WHAT NEEDS TO BE DONE: Using the entries below, return word for word the lines from the one containing "第一时间收集更多薅羊毛免费活动，定时分享网络应" up to and including the last.

(Stored dataset items)
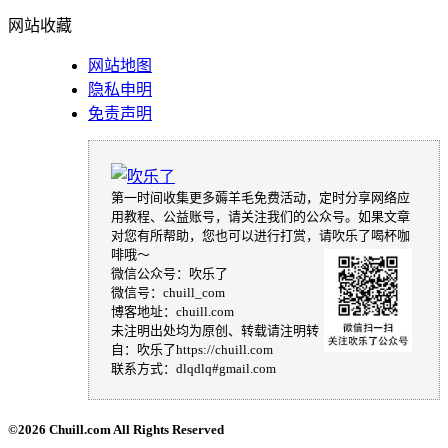
网站收藏
网站地图
隐私申明
免责声明
第一时间收集更多薅羊毛免费活动，定时分享网络应
用教程、公益账号，请关注我们的公众号。如果文章
对您有所帮助，您也可以进行打赏，请吹乐了喝杯咖
啡哦～
微信公众号：吹乐了
微信号：chuill_com
博客地址：chuill.com
未注明出处均为原创、转载请注明转
自：吹乐了https://chuill.com
联系方式：dlqdlq#gmail.com
©
2026 Chuill.com All Rights Reserved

PROBLEM SOLUTION:
第一时间收集更多薅羊毛免费活动，定时分享网络应
用教程、公益账号，请关注我们的公众号。如果文章
对您有所帮助，您也可以进行打赏，请吹乐了喝杯咖
啡哦～
微信公众号：吹乐了
微信号：chuill_com
博客地址：chuill.com
未注明出处均为原创、转载请注明转
自：吹乐了https://chuill.com
联系方式：dlqdlq#gmail.com
©
2026 Chuill.com All Rights Reserved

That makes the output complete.